▶ [INSTRUCTION] Each record that follows should be reproduced in full, character for character.
___ INFORMATION
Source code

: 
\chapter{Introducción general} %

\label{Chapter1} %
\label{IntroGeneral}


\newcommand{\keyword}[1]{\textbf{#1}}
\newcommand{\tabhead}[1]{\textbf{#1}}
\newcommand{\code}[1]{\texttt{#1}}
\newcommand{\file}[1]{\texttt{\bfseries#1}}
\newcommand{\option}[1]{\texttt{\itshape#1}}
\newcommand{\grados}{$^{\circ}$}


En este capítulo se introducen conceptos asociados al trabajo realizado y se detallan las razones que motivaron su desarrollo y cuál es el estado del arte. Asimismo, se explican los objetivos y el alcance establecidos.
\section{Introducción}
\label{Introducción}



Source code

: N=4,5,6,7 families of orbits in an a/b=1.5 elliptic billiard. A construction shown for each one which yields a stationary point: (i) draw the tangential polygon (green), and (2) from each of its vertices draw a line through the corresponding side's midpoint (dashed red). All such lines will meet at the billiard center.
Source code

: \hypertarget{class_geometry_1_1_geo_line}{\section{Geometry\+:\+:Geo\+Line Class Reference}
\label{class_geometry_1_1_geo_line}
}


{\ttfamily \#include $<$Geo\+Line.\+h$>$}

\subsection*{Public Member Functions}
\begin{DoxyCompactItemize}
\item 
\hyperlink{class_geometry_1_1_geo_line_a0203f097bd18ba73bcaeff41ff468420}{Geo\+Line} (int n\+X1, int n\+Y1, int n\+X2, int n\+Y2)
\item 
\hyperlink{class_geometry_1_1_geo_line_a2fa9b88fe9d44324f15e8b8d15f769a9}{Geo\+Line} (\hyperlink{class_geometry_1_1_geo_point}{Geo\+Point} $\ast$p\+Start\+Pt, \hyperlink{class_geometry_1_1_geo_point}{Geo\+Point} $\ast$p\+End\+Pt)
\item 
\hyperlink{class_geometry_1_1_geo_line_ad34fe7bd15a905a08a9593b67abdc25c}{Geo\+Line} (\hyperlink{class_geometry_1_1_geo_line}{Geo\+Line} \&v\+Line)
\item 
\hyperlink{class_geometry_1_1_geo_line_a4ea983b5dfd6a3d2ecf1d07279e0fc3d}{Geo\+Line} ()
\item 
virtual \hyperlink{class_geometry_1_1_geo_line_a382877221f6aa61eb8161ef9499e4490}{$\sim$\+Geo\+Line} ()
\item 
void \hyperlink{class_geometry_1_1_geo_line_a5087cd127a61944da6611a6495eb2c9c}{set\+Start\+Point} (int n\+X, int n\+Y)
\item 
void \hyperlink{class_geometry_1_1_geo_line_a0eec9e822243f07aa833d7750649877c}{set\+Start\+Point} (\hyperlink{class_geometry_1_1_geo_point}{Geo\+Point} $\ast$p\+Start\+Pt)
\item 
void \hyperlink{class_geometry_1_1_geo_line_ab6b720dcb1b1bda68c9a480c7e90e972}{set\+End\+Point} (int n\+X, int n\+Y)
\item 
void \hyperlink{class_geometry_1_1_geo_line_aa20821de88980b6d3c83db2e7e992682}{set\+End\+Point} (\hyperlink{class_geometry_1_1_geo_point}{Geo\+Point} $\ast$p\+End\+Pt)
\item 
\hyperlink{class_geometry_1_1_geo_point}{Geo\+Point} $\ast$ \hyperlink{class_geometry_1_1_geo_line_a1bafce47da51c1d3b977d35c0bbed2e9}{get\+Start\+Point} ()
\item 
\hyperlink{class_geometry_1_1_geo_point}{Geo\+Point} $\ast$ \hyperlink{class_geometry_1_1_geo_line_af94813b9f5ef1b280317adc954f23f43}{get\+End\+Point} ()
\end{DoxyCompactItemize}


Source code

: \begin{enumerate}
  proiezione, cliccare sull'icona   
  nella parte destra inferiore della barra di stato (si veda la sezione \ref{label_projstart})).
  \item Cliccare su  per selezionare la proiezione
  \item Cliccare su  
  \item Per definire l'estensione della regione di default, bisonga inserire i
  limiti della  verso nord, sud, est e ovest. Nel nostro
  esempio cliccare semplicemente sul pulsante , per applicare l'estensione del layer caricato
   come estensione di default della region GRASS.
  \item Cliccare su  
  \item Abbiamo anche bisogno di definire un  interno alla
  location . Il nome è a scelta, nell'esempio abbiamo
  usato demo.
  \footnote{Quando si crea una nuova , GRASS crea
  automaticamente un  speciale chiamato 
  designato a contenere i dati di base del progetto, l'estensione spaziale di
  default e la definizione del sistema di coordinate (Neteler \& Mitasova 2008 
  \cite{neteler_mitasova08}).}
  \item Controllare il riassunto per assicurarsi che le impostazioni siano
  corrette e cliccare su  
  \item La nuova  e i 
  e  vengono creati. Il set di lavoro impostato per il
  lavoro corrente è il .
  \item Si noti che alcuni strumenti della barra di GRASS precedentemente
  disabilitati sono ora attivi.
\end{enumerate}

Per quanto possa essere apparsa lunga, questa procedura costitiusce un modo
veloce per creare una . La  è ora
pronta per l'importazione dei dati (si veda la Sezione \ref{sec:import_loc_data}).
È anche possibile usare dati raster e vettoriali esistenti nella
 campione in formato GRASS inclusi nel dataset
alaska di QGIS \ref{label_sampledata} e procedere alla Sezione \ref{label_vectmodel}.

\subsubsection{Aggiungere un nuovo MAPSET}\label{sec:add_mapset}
______
▶ [WRITTEN SOLUTION]
Source code

: 
\chapter{Introducción general} %

\label{Chapter1} %
\label{IntroGeneral}


\newcommand{\keyword}[1]{\textbf{#1}}
\newcommand{\tabhead}[1]{\textbf{#1}}
\newcommand{\code}[1]{\texttt{#1}}
\newcommand{\file}[1]{\texttt{\bfseries#1}}
\newcommand{\option}[1]{\texttt{\itshape#1}}
\newcommand{\grados}{$^{\circ}$}


En este capítulo se introducen conceptos asociados al trabajo realizado y se detallan las razones que motivaron su desarrollo y cuál es el estado del arte. Asimismo, se explican los objetivos y el alcance establecidos.
\section{Introducción}
\label{Introducción}



Source code

: N=4,5,6,7 families of orbits in an a/b=1.5 elliptic billiard. A construction shown for each one which yields a stationary point: (i) draw the tangential polygon (green), and (2) from each of its vertices draw a line through the corresponding side's midpoint (dashed red). All such lines will meet at the billiard center.
Source code

: \hypertarget{class_geometry_1_1_geo_line}{\section{Geometry\+:\+:Geo\+Line Class Reference}
\label{class_geometry_1_1_geo_line}
}


{\ttfamily \#include $<$Geo\+Line.\+h$>$}

\subsection*{Public Member Functions}
\begin{DoxyCompactItemize}
\item 
\hyperlink{class_geometry_1_1_geo_line_a0203f097bd18ba73bcaeff41ff468420}{Geo\+Line} (int n\+X1, int n\+Y1, int n\+X2, int n\+Y2)
\item 
\hyperlink{class_geometry_1_1_geo_line_a2fa9b88fe9d44324f15e8b8d15f769a9}{Geo\+Line} (\hyperlink{class_geometry_1_1_geo_point}{Geo\+Point} $\ast$p\+Start\+Pt, \hyperlink{class_geometry_1_1_geo_point}{Geo\+Point} $\ast$p\+End\+Pt)
\item 
\hyperlink{class_geometry_1_1_geo_line_ad34fe7bd15a905a08a9593b67abdc25c}{Geo\+Line} (\hyperlink{class_geometry_1_1_geo_line}{Geo\+Line} \&v\+Line)
\item 
\hyperlink{class_geometry_1_1_geo_line_a4ea983b5dfd6a3d2ecf1d07279e0fc3d}{Geo\+Line} ()
\item 
virtual \hyperlink{class_geometry_1_1_geo_line_a382877221f6aa61eb8161ef9499e4490}{$\sim$\+Geo\+Line} ()
\item 
void \hyperlink{class_geometry_1_1_geo_line_a5087cd127a61944da6611a6495eb2c9c}{set\+Start\+Point} (int n\+X, int n\+Y)
\item 
void \hyperlink{class_geometry_1_1_geo_line_a0eec9e822243f07aa833d7750649877c}{set\+Start\+Point} (\hyperlink{class_geometry_1_1_geo_point}{Geo\+Point} $\ast$p\+Start\+Pt)
\item 
void \hyperlink{class_geometry_1_1_geo_line_ab6b720dcb1b1bda68c9a480c7e90e972}{set\+End\+Point} (int n\+X, int n\+Y)
\item 
void \hyperlink{class_geometry_1_1_geo_line_aa20821de88980b6d3c83db2e7e992682}{set\+End\+Point} (\hyperlink{class_geometry_1_1_geo_point}{Geo\+Point} $\ast$p\+End\+Pt)
\item 
\hyperlink{class_geometry_1_1_geo_point}{Geo\+Point} $\ast$ \hyperlink{class_geometry_1_1_geo_line_a1bafce47da51c1d3b977d35c0bbed2e9}{get\+Start\+Point} ()
\item 
\hyperlink{class_geometry_1_1_geo_point}{Geo\+Point} $\ast$ \hyperlink{class_geometry_1_1_geo_line_af94813b9f5ef1b280317adc954f23f43}{get\+End\+Point} ()
\end{DoxyCompactItemize}


Source code

: \begin{enumerate}
  proiezione, cliccare sull'icona   
  nella parte destra inferiore della barra di stato (si veda la sezione \ref{label_projstart})).
  \item Cliccare su  per selezionare la proiezione
  \item Cliccare su  
  \item Per definire l'estensione della regione di default, bisonga inserire i
  limiti della  verso nord, sud, est e ovest. Nel nostro
  esempio cliccare semplicemente sul pulsante , per applicare l'estensione del layer caricato
   come estensione di default della region GRASS.
  \item Cliccare su  
  \item Abbiamo anche bisogno di definire un  interno alla
  location . Il nome è a scelta, nell'esempio abbiamo
  usato demo.
  \footnote{Quando si crea una nuova , GRASS crea
  automaticamente un  speciale chiamato 
  designato a contenere i dati di base del progetto, l'estensione spaziale di
  default e la definizione del sistema di coordinate (Neteler \& Mitasova 2008 
  \cite{neteler_mitasova08}).}
  \item Controllare il riassunto per assicurarsi che le impostazioni siano
  corrette e cliccare su  
  \item La nuova  e i 
  e  vengono creati. Il set di lavoro impostato per il
  lavoro corrente è il .
  \item Si noti che alcuni strumenti della barra di GRASS precedentemente
  disabilitati sono ora attivi.
\end{enumerate}

Per quanto possa essere apparsa lunga, questa procedura costitiusce un modo
veloce per creare una . La  è ora
pronta per l'importazione dei dati (si veda la Sezione \ref{sec:import_loc_data}).
È anche possibile usare dati raster e vettoriali esistenti nella
 campione in formato GRASS inclusi nel dataset
alaska di QGIS \ref{label_sampledata} e procedere alla Sezione \ref{label_vectmodel}.

\subsubsection{Aggiungere un nuovo MAPSET}\label{sec:add_mapset}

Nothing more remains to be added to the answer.